Entries provided —
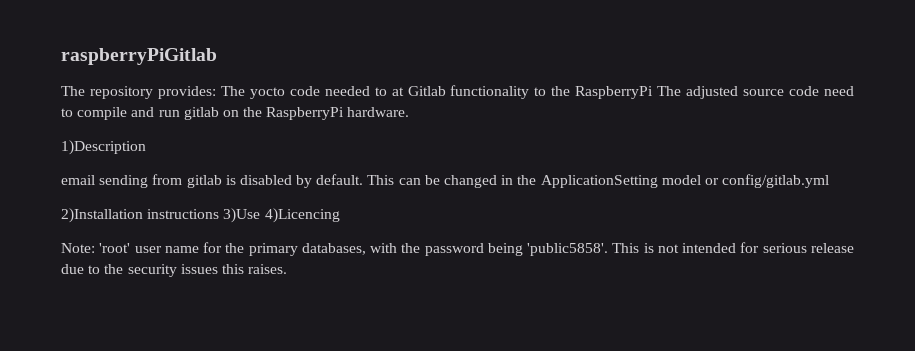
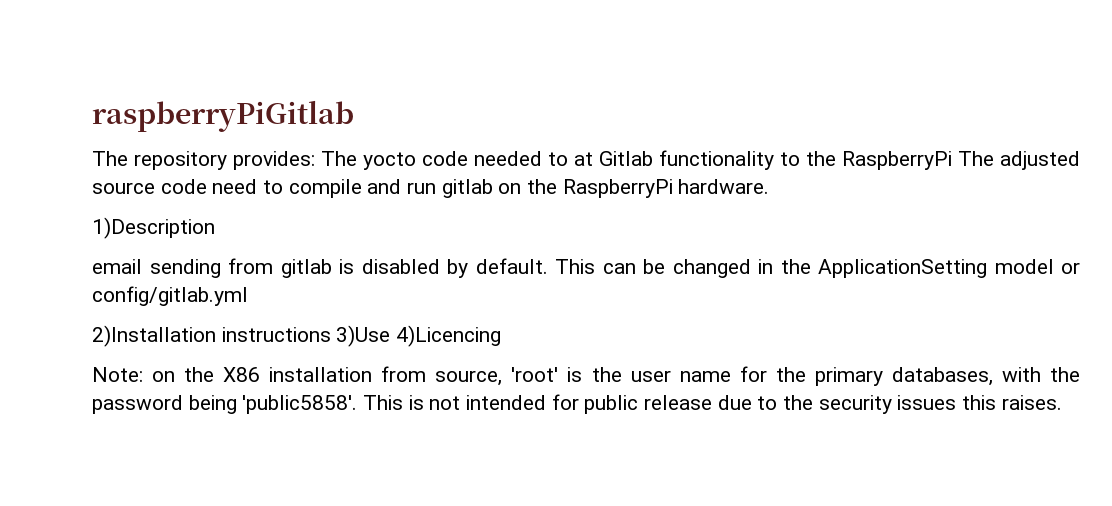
[99,243,131,253] 'root' -> [152,366,622,386] on the X86 installation from source, 'root' is the
[762,243,807,253] serious -> [584,395,639,414] public

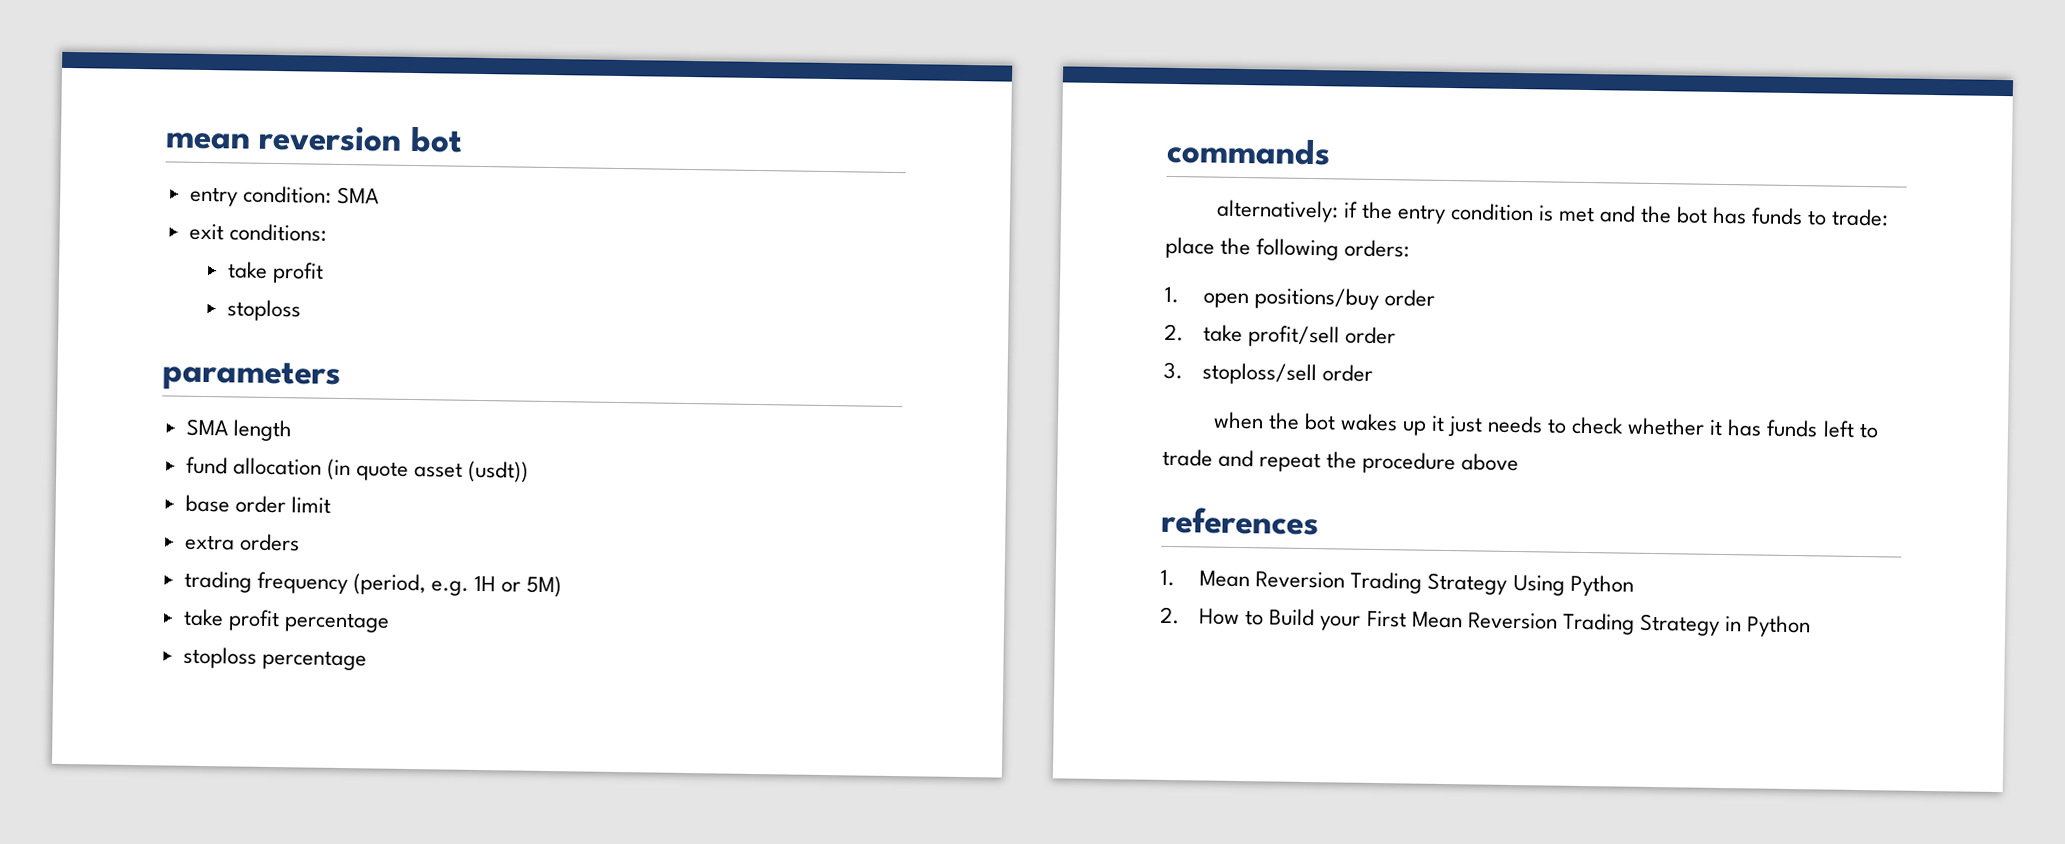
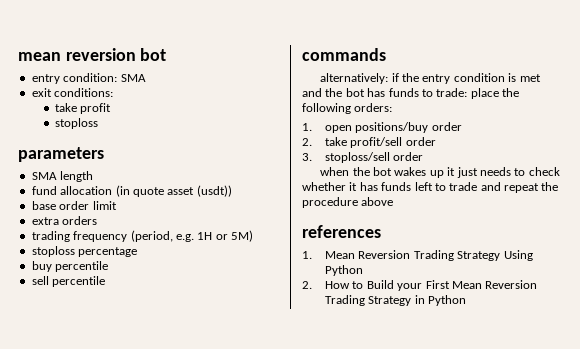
[182,608,390,633] [182,646,367,671] take profit percentage // stoploss percentage -> [31,246,138,257] [31,261,109,272] [31,276,106,287] stoploss percentage // buy percentile // sell percentile

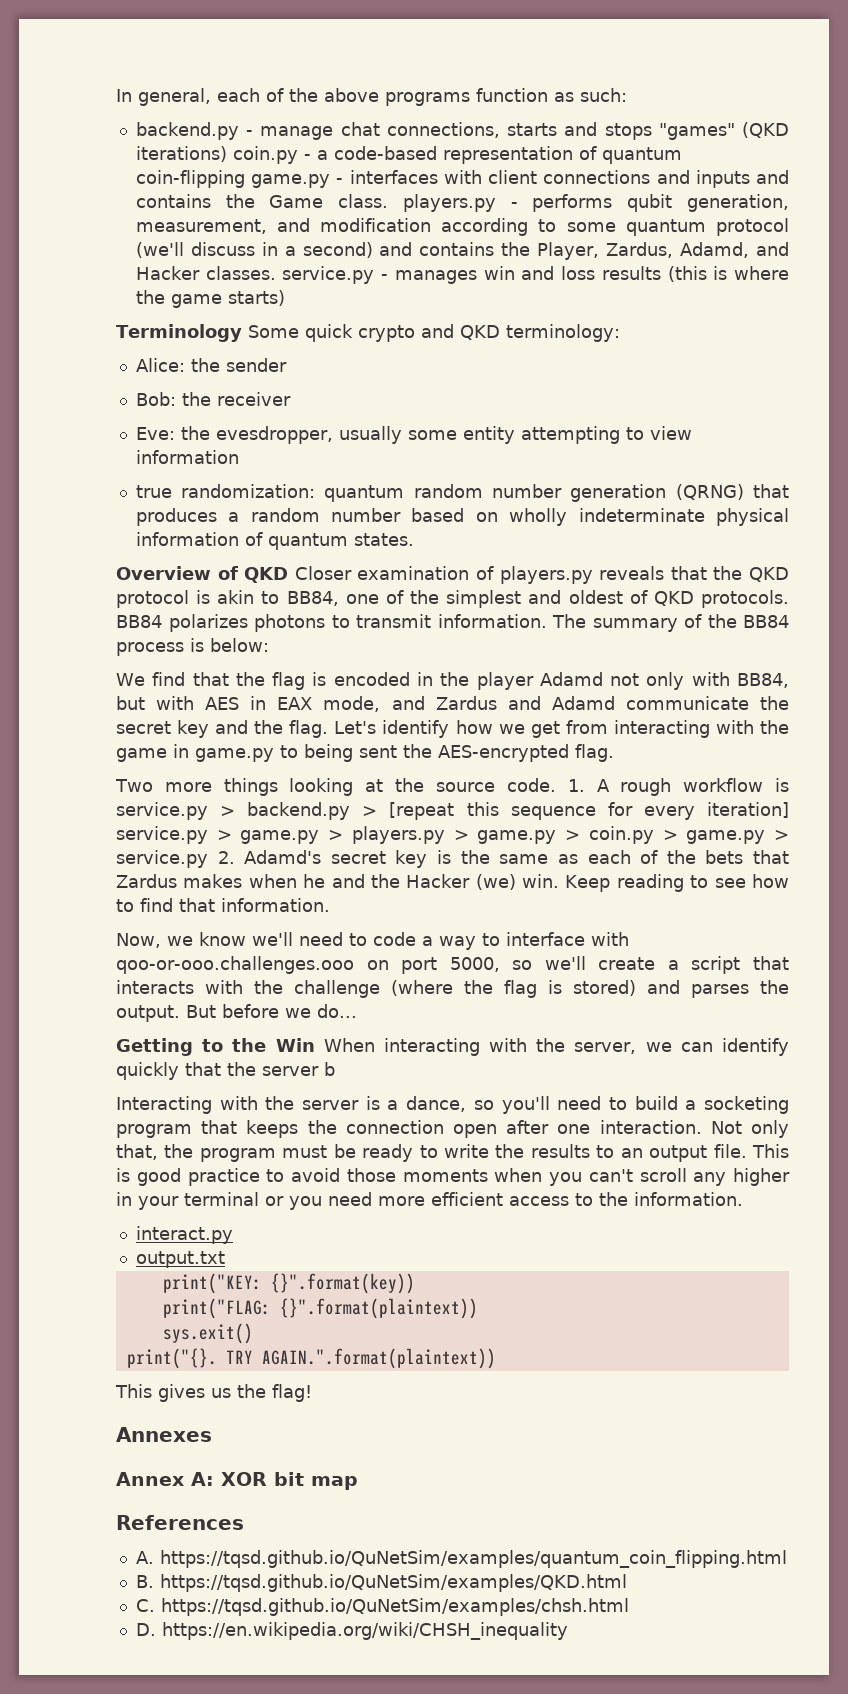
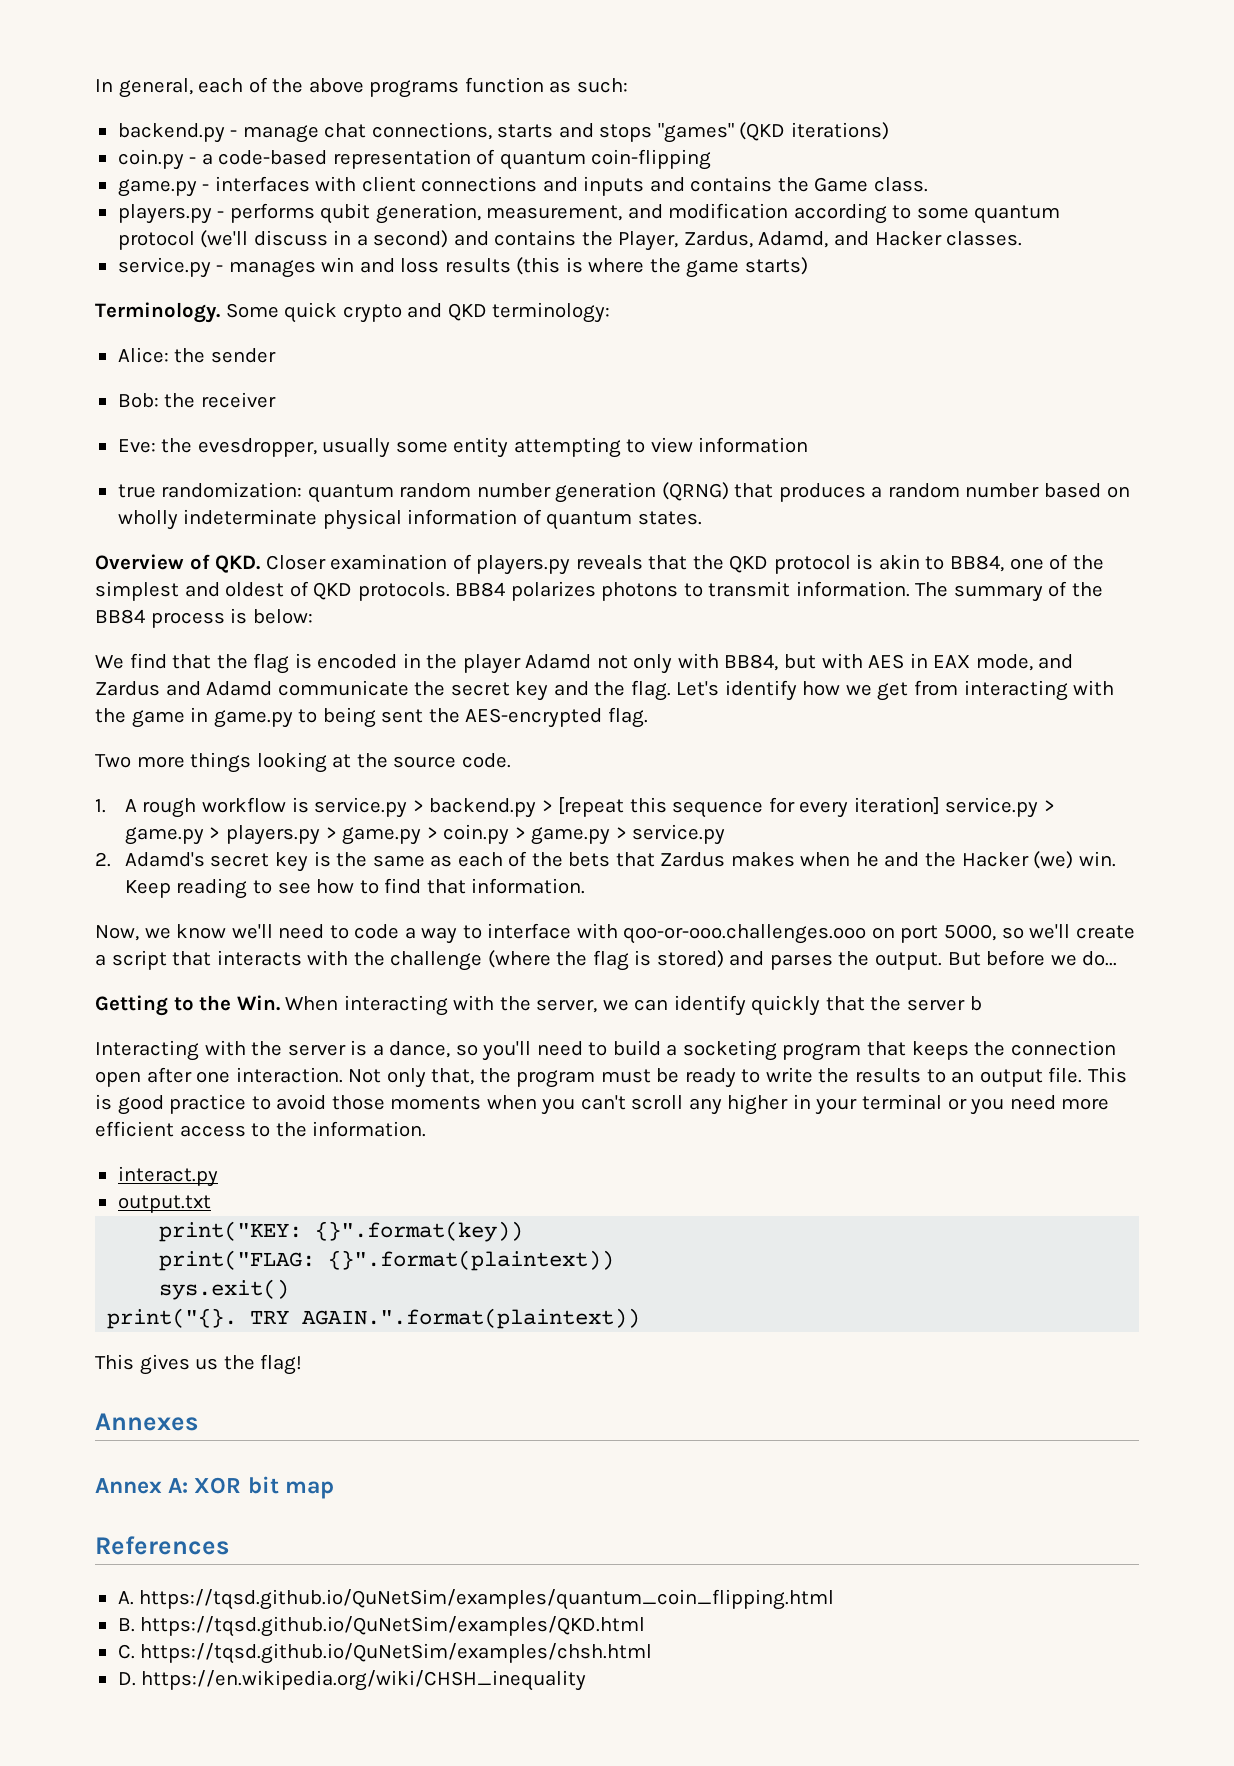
(227, 154) none -> (889, 131) //
(245, 179) none -> (712, 159) //
(389, 201) none -> (928, 184) //
(276, 273) none -> (1023, 238) //
[116,324,242,342] Terminology -> [95,302,220,323] Terminology.
[244,567,289,583] QKD -> [215,555,261,573] QKD.
(556, 785) none -> (511, 760) //
(208, 859) none -> (726, 834) //
[275,1038,315,1052] Win -> [236,995,280,1011] Win.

How to complete this task — Above are the records; copy exactly the lines from the one with "[116,324,242,342] Terminology ->" through the final line.

Result —
[116,324,242,342] Terminology -> [95,302,220,323] Terminology.
[244,567,289,583] QKD -> [215,555,261,573] QKD.
(556, 785) none -> (511, 760) //
(208, 859) none -> (726, 834) //
[275,1038,315,1052] Win -> [236,995,280,1011] Win.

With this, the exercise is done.